PHOTOS: LOUISA WAUGH
In my last blog, I was talking about sonic booms and drones, and the mind games Israel continues to play inside Gaza. This is a follow-up of sorts, because I've just been down to Rafah, in southern Gaza, where local Palestinians are being tormented day and night by air strikes and drones.
Faiza lives in Rafah, just 200 metres from the border with Egypt. Her house stands in front of a labyrinth of tunnels that have been dug underneath the Gaza border with Egypt. I was introduced to Faiza last year by one of my colleagues. Faiza works with kids who, for one reason or another, do not go to school, so she teaches them in their own homes. She is elegant, forthright and funny. When I came back to Gaza a few weeks ago I really wanted to see her. I knew her family had been evacuated from their house throughout the war, and had just recently returned. So I drove down to Rafah to see them.
Rafah was ravaged by this war - the houses near the border have been blasted by artillery shells, bombs and machine guns and the landscape is scarred and ruined. It feels desolate - this is the coverage of Gaza you see on TV. Faiza's house, at the far end of a rough dirt track, now stands almost alone - her neighbours' homes on both sides have been flattened by bombs, and she tells me many of the locals are still too scared to come back to the area because of the continual bombing. The Israelis say they are intent on destroying the network of tunnels, and almost every night there are airstrikes that shake Faiza's home, terrifying the children and the adults. When the bombing gets too intense, the family flees to their relatives who live further from the border.
'We've been evacuated at least five times since the [18 January] ceasefire,' she tells me. The word 'evacuated' carries the image of white UN vehicles arriving in convoy to rescue the vulnerable and speeding them away from imminent danger. But for the few people left here in this bombed-out buffer zone, evacuation means they get ten minutes notice to pack up and leave on foot.
'My father never wants to go,' says Faiza. 'He has lived here all his life and says he would rather die here than be forced out of his own house by the Israelis.'
I spend the afternoon with Faiza and her family, including her younger sister, Sai'da. We can hear the buzzing of drones in the skies above us, but no-one says anything about them. Instead we sit in their lovely garden drinking tea and admiring the blossom on the almond trees. Afterwards Faiza and Sai'da and I decide to walk a little. We traipse along a broken path where there used to be fields; we can see the multitude of sheds where the builders are still digging their tunnels, and the Egyptian border just a couple of hundred metres away.
I ask Faiza why her family is so determined to stay here when it's still so dangerous. 'This is our home,' she says firmly. 'We want to live here - and we have nowhere else to go.' There is a massive shortage of houses in Gaza now, because tens of thousands of families have had their homes destroyed. Faiza's neighbours are now living in a tent amidst the ruins of their destroyed house.

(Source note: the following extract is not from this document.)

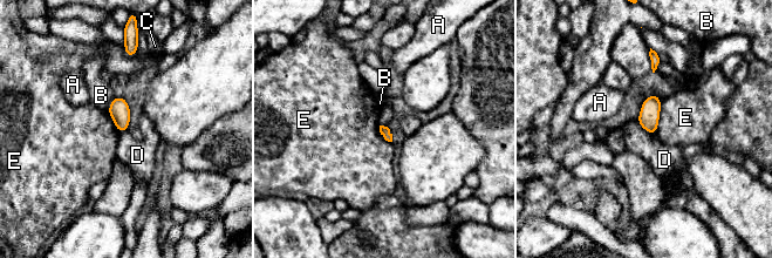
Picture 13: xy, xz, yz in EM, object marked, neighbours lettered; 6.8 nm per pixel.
accept # A other, B other, C other, D other, E other; border 13:(636, 122), (654, 135); none of them fits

We notice the buzz in the sky is getting louder, and Sai'da looks up, and flinches. 'Let's go,' she says. 'They can see us. They know where we are.'
As we walk back to the house, Faiza tells me her students can't concentrate any more. 'They are too nervous - I am trying to teach them geography and history, and they are telling me they are scared of the helicopters and the drones in the sky.'
We said goodbye about an hour later - around five o'clock. At midnight the same night, Faiza called me to say her family had just been evacuated again.